Still, I suspect Walz’s thoroughly Midwestern humility about his accomplishments and his lack of pretense about his interests fries their neurons in a particularly sparky way. He played video games with Alexandria Ocasio-Cortez on a Twitch stream and … he wasn’t great! Walz was giddy over demoing for AOC a 1990s-era Sega game, “Crazy Taxi,” but his avatar managed to run over several pedestrians; when they were playing Madden, Walz mainly watched AOC smoothly utilize an in-game Buffalo Bills’ Josh Allen just as well the Bills do in real life.

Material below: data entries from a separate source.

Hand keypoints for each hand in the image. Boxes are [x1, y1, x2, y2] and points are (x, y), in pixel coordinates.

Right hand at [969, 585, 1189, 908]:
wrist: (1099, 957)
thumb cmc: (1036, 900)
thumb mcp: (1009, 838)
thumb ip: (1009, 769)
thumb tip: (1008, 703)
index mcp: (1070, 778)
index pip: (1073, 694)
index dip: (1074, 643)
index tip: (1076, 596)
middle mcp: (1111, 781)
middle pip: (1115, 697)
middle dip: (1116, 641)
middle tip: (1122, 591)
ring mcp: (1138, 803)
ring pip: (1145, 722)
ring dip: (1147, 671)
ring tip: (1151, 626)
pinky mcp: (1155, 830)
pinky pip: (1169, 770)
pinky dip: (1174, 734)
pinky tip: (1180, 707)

The stunt was mainly an excuse for Walz to hype up young voters and remind them of Project 2025, which Coach Walz has been (successfully, I’d say) framing as the MAGA “playbook.” For Harris-Walz supporters, the highlight was probably the moment they did a live look into Trump’s Madison Square Garden rally and Walz spontaneously reacted to the now-infamous comedy stylings of chucklefuck Tony Hinchcliffe: “Who’s this jackwad?” (You can take the high school teacher out of Minnesota, but you can’t take the Minnesota niceness out of the high school teacher.)

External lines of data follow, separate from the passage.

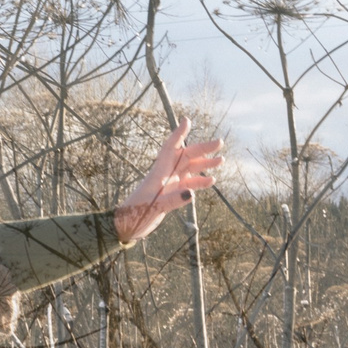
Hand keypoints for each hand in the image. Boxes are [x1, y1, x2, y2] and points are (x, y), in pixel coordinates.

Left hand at [114, 119, 225, 244]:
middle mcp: (165, 175)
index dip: (179, 134)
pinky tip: (211, 181)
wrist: (126, 226)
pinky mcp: (171, 195)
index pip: (170, 148)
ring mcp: (169, 184)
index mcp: (158, 172)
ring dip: (205, 164)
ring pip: (190, 169)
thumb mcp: (153, 207)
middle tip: (220, 142)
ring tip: (221, 160)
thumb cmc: (134, 214)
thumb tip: (191, 193)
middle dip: (202, 148)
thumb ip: (172, 200)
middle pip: (186, 156)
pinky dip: (200, 182)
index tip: (187, 121)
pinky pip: (189, 185)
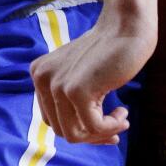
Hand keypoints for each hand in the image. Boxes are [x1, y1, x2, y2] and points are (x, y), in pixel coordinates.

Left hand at [30, 9, 154, 145]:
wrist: (126, 28)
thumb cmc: (110, 52)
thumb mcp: (81, 75)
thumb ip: (70, 97)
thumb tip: (76, 137)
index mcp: (39, 74)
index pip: (51, 120)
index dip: (79, 130)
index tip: (104, 131)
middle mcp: (41, 78)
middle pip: (61, 130)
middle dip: (91, 136)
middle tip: (116, 131)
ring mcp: (57, 85)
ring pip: (74, 134)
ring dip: (102, 133)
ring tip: (121, 120)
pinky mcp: (76, 90)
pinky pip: (94, 127)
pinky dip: (112, 127)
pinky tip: (123, 113)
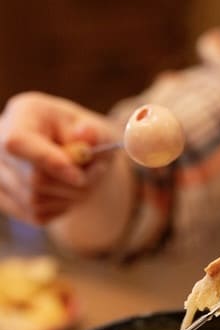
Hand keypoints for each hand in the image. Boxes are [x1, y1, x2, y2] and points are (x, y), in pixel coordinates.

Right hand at [0, 92, 117, 224]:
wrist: (78, 156)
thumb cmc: (88, 138)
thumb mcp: (99, 129)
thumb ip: (96, 133)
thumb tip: (85, 135)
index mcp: (23, 114)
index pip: (19, 142)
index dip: (48, 162)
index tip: (79, 177)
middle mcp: (0, 141)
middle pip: (32, 178)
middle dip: (72, 184)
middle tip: (98, 171)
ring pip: (35, 200)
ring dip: (71, 197)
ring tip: (84, 179)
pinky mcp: (5, 198)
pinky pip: (36, 215)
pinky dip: (60, 208)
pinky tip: (67, 191)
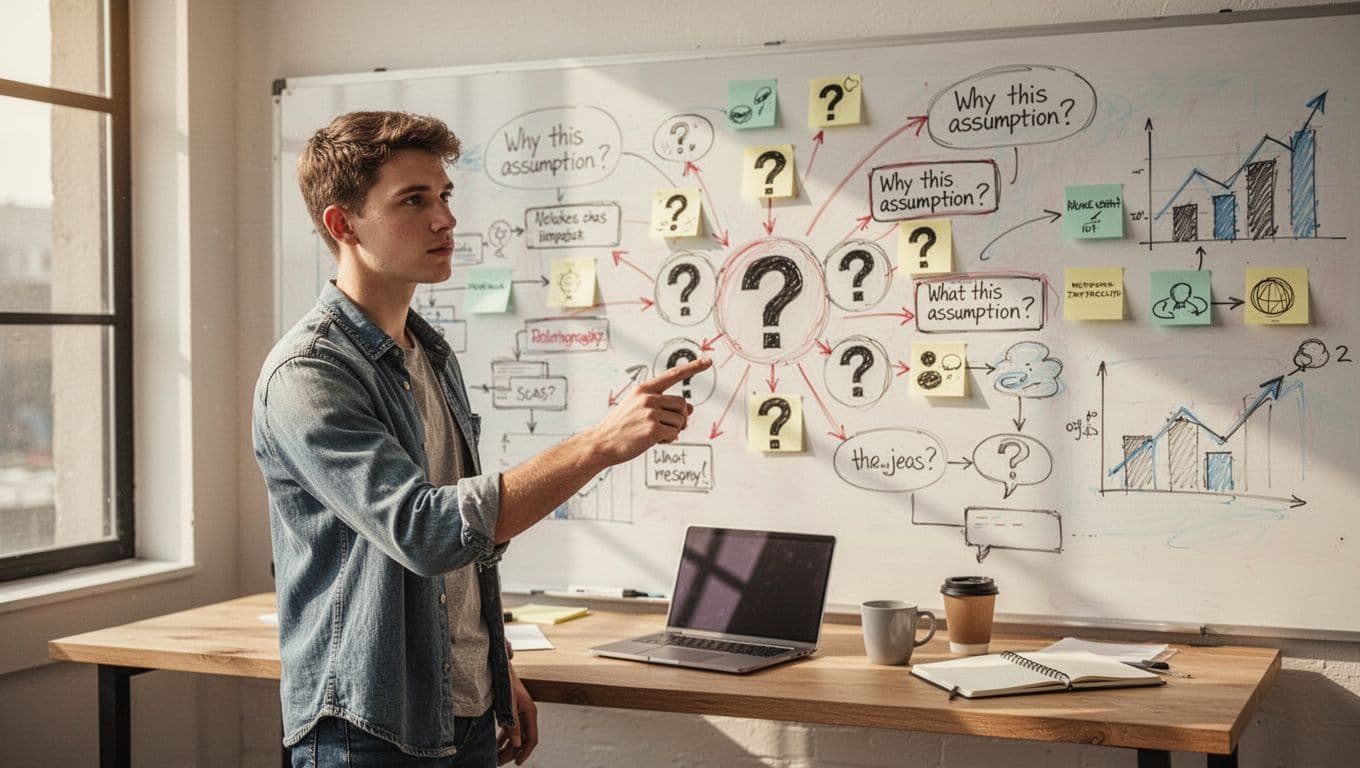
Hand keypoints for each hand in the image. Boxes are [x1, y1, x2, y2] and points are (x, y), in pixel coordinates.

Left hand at [497, 664, 537, 764]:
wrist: (500, 668)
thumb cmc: (506, 683)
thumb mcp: (508, 705)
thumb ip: (513, 725)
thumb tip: (517, 744)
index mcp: (530, 712)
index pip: (532, 738)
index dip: (525, 752)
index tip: (517, 763)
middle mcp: (527, 715)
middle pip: (523, 740)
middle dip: (512, 753)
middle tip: (500, 762)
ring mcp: (519, 714)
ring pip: (516, 737)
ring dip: (506, 748)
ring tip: (496, 758)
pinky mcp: (511, 713)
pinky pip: (509, 731)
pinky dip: (503, 740)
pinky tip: (495, 747)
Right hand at [590, 357, 711, 464]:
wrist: (602, 442)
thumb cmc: (622, 427)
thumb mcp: (638, 408)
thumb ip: (663, 405)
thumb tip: (690, 408)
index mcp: (644, 389)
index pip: (673, 375)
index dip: (693, 368)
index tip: (708, 361)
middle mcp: (648, 397)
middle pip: (682, 403)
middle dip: (681, 417)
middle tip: (670, 427)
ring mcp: (650, 413)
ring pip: (680, 420)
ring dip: (674, 430)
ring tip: (656, 434)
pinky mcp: (653, 429)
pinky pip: (675, 433)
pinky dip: (669, 439)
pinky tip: (656, 441)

Trump supporters pounced on an apparent Walz “football gaffe” made during the stream; a tweet from Walz’s account (let’s keep in mind that the governor himself was actively playing a video game at the moment) gushed that Ocasio-Cortez “could run a mean pick 6.” (That’s not a play you can run, it’s what the defense can do if they intercept the ball.) It fell to JD Vance to try and turn that error into an attack. And, I’ll grant him this: After asserting, somewhat John Kerry–like, that “on the football field, you run like a spread offense or a West Coast offense,” he stiffly suggested, “Maybe I know more about football than Governor Tim Walz does.” This is a genuinely funny line, though I’m not sure Vance intended it to be. I propose that their discomfort with Walz’s gameplay stems more from his willingness to let a girl beat him more than any specific terminological misfire (which, let’s face it, was probably a harried staffer’s slip-up).
The right have been thrown into a panic about the possibility that gender roles don’t necessarily mean much; Walz appears untroubled by how other people act out their identities. In his words, he minds his own damn business. Almost all of their attacks on him have been launched in attempts to dent a masculinity that he wields effortlessly: “Tampon Tim,” questioning his military service, the grotesque mocking of his son’s not-so-manly exuberance, his own delightful, unselfconscious expressiveness. You can watch a supercut of intended mockery and justification for the slurs here and judge for yourself if any of his gestures seem “gay” to you.
You might be surprised to learn that I have my own concerns about Tim Walz’s ability to play to a conventionally manly stereotype. Perhaps it’s a concern I have with the Democrats overall: Are they all ready to run up the score? Are they ready to not only be unsatisfied losers but also gloating winners? Are they willing to ignore the mercy rule? The Republicans are going to declare victory on Tuesday no matter what happens; let’s just say that I don’t want anyone on the Harris team to worry about being the bigger man.